◆ What to do:
A. Under the text on executors and trustees, within what period must a claim under s 6 of the Law Reform (Testamentary Promises) Act 1949 generally be made?
B. List every duty of the executor that the text on executors and trustees names.

(Text section begins)

References to executors and trustees are routinely combined and treated as synonymous with each other.  But are they?  Actually they are not.  While the distinction is often unimportant, in certain circumstances it is critical.

The executor’s duties include obtaining a grant of probate, getting in all of the assets, paying outstanding (and future) debts including funeral expenses and making an inventory of the estate’s assets.

Once the executor has completed the administration of the estate the assets are either distributed directly to the beneficiaries or the executor holds the assets as trustee.  This stage is referred to as the final distribution, which is somewhat of a misnomer, given that there may still be assets held by the trustee on testamentary trusts.

The difficulty is in identifying whether the transition from executorship to trusteeship has occurred.  Formal confirmation of the transition (assent) can be given by the executor.  However, this does not usually occur in New Zealand and instead assent is inferred once the residue of the estate has been identified.

Guidance on the transition from executor to trustee is provided in IRC v Smith,  where the Lord Judge notes that “The property which on the death of the testator vests in the executor does not remain vested in him for ever.  So soon as he assents to the dispositions of the will becoming operative and to the trusts taking effect, the estate vested in him as executor is divested and vests under the dispositions of the will in the trustees of the will.”

The relevance of identifying whether a person is acting as an executor or a trustee can have relevance where a claim is made against the estate and it is necessary to determine whether or not the claim is out of time.  For example, although the court has a discretion to extend time, a claim under s 6 of the Law Reform (Testamentary Promises) Act 1949 must generally be made within 12 months.  One factor the court will take into consideration in determining whether or not to exercise discretion if a claim is made out of time is whether there has been  a final distribution of the estate; that is the executor has completed the administration of the estate and now holds the assets of the estate as a trustee.

Where a claim is pending, it is not generally possible for the residue of the estate to be identified given the element of uncertainty.

Another practical implication of the stage of the administration of a trust is how to determine the rights of beneficiaries.  While the estate is being administered beneficiaries only have a right for the will-maker’s property to be properly managed and applied for the beneficiaries’ benefit when the administration is complete.

However, once administration is complete and the residue of the estate determined, beneficiaries can have caveatable interests in the estate. To support a caveat, which is a creature of statute (not equity) the requirements of the Land Transfer Act must be met.  That is beneficiary must be able to support a claim to be entitled to, or to be beneficially interested in, the land or estate or interest by virtue of the testamentary trust.  This cannot ever be presumed and expert assistance should be obtained as any caveator who lodges a caveat that cannot be sustained can be liable for damages (Land Transfer Act, s 146).  So why might a caveat be lodged?  Most commonly because beneficiaries are concerned with a course of action trustees are proposing or are undertaking.

Where there are doubts regarding the ability for a caveat to be sustained, the more appropriate course of action may be to seek an injunction pursuant to the High Court’s equitable jurisdiction to review and restrain trustees as required to ensure trustees meet their fiduciary obligations to beneficiaries.  In the alternative an application can be made pursuant to s 68 of the Trustee Act, which enables the High Court to review trustees’ actions and anticipated actions.  However, for s 68 to have application the power that is the subject of scrutiny must be a power the trustees have under the Trustee Act (the power may also be in the trust instrument, but the power must be a Trustee Act power).  See Neagle v Rimmington.

(Text section ends)
(Stored data begins)

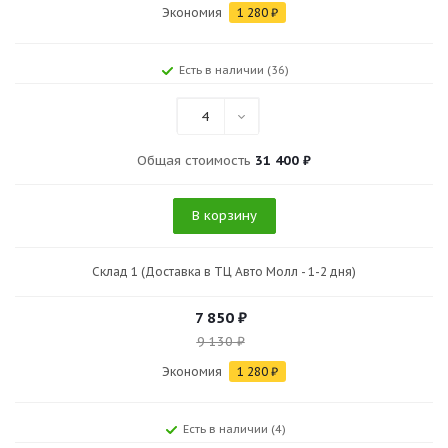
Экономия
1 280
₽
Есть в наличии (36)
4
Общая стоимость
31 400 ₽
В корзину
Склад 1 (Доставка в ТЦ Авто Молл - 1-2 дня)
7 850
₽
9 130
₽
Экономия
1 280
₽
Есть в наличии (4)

(Stored data ends)

◆ Solution list:
A. Within 12 months.

B.
- Obtaining a grant of probate
- Getting in all of the assets
- Paying outstanding (and future) debts, including funeral expenses
- Making an inventory of the estate's assets